(GOAL OF THE EXERCISE)
Reproduce the entries below exactly, but only from the line containing "21 Before the" to the line containing "22 See Gangjee, Relocating", inclusive.

(MATERIAL FOR THIS EXERCISE)

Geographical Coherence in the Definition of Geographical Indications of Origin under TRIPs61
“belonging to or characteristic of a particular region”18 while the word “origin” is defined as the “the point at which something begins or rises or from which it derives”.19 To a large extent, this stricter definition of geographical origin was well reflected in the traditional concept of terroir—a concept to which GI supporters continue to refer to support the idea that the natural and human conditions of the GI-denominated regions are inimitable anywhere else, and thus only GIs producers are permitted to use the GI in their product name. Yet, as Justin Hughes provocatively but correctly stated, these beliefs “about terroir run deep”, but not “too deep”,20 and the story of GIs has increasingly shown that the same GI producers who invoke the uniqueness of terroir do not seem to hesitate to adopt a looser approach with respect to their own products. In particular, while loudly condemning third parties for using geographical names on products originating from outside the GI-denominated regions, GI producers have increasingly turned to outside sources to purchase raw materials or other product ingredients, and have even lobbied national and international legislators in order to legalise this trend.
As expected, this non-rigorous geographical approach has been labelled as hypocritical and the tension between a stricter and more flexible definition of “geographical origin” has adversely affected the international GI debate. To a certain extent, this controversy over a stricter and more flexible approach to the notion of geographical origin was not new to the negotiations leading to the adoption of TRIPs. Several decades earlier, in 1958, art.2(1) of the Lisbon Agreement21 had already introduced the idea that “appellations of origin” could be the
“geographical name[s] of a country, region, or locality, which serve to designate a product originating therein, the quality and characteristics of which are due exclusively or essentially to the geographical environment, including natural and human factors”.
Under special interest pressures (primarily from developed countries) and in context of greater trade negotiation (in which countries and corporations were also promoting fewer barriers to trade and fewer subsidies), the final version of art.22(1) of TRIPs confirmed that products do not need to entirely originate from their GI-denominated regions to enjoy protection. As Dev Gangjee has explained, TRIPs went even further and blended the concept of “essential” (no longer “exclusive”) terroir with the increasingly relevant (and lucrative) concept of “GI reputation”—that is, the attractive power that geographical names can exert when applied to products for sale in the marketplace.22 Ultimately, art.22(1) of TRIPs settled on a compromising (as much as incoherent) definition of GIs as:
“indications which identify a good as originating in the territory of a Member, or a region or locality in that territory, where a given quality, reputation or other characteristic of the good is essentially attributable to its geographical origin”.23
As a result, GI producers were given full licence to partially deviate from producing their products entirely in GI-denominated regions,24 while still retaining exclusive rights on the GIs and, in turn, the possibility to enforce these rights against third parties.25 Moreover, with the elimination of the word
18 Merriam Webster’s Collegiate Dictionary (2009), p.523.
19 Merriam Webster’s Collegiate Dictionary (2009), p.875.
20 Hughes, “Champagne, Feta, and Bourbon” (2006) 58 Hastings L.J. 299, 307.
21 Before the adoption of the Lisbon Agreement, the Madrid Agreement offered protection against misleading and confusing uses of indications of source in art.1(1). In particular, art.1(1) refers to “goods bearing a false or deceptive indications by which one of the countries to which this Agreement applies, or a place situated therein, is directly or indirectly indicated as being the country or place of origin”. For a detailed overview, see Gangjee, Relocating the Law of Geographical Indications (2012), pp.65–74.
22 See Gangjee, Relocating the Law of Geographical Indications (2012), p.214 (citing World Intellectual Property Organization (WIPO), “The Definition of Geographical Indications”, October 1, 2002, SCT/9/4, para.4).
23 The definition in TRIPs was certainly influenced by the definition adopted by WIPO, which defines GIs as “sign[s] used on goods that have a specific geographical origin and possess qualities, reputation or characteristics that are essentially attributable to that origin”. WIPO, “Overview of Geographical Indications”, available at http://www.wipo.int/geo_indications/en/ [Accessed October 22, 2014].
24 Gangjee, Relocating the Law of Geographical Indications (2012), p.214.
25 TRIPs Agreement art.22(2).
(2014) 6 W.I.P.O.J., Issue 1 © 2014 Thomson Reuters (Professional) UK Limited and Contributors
...
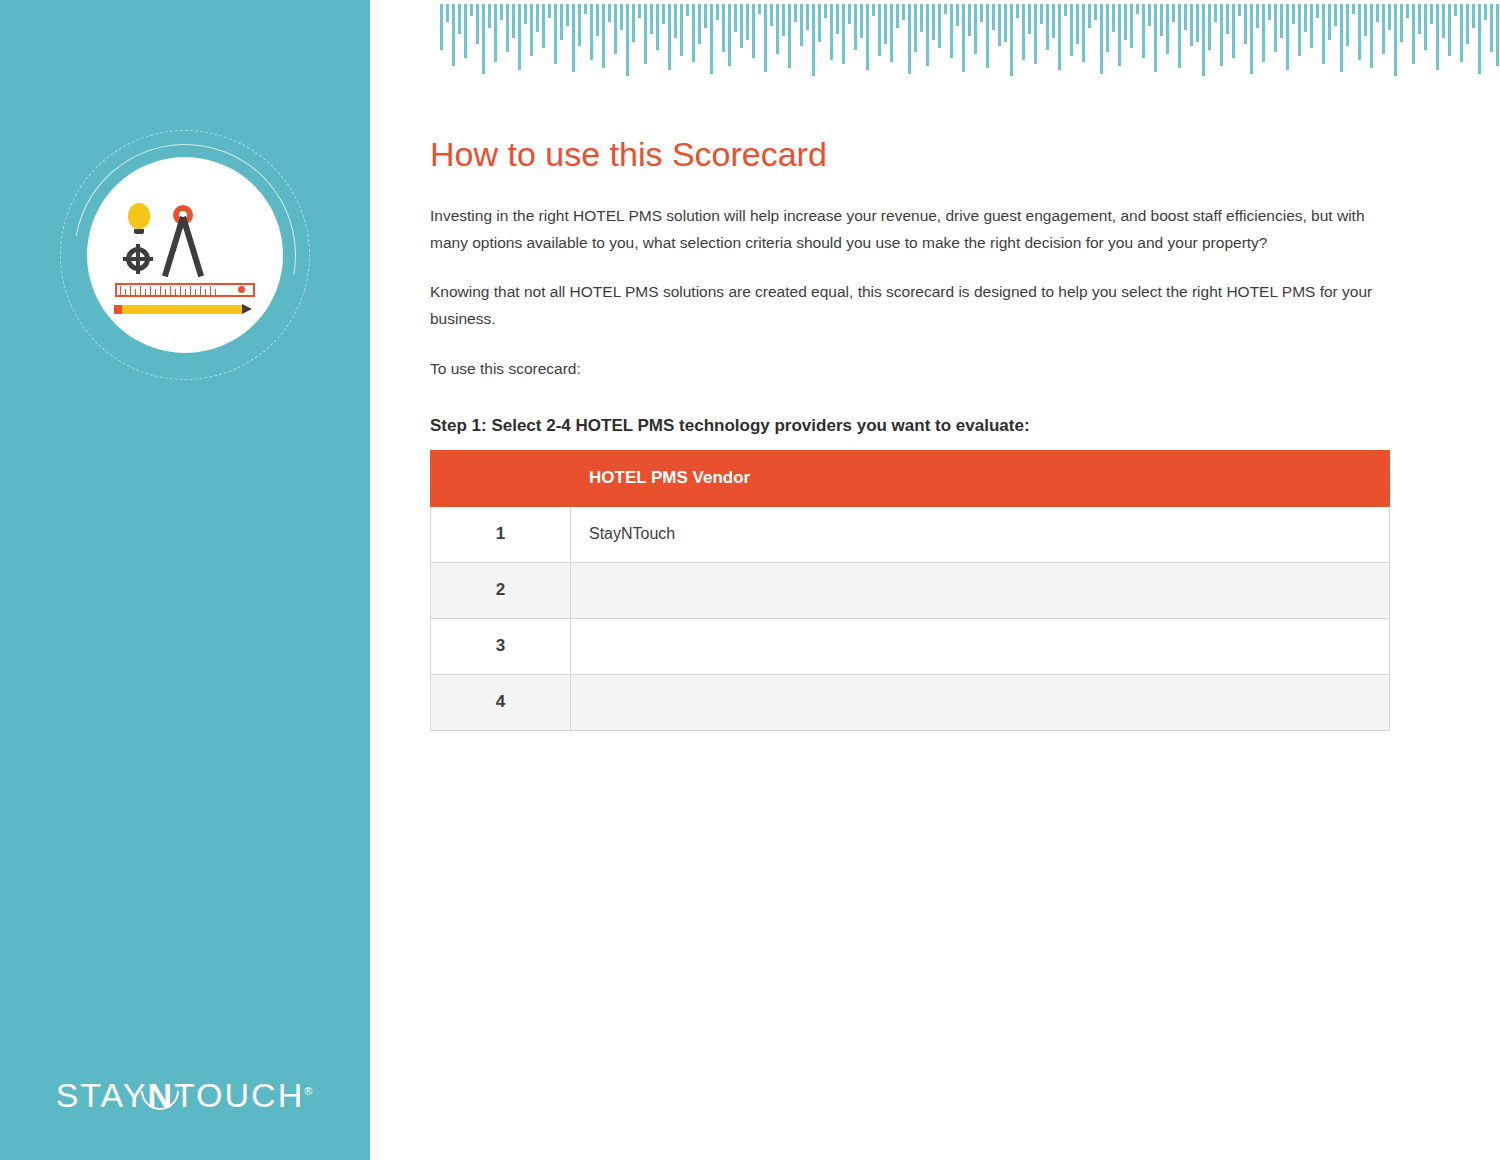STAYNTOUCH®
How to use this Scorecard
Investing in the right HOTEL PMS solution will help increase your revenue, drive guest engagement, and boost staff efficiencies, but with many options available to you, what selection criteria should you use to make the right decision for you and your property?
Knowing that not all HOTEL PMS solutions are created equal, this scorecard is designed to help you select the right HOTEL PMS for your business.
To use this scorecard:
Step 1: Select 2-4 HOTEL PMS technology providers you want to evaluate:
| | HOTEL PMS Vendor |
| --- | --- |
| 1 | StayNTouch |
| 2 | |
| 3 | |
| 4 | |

(TASK SOLUTION)
21 Before the adoption of the Lisbon Agreement, the Madrid Agreement offered protection against misleading and confusing uses of indications of source in art.1(1). In particular, art.1(1) refers to “goods bearing a false or deceptive indications by which one of the countries to which this Agreement applies, or a place situated therein, is directly or indirectly indicated as being the country or place of origin”. For a detailed overview, see Gangjee, Relocating the Law of Geographical Indications (2012), pp.65–74.
22 See Gangjee, Relocating the Law of Geographical Indications (2012), p.214 (citing World Intellectual Property Organization (WIPO), “The Definition of Geographical Indications”, October 1, 2002, SCT/9/4, para.4).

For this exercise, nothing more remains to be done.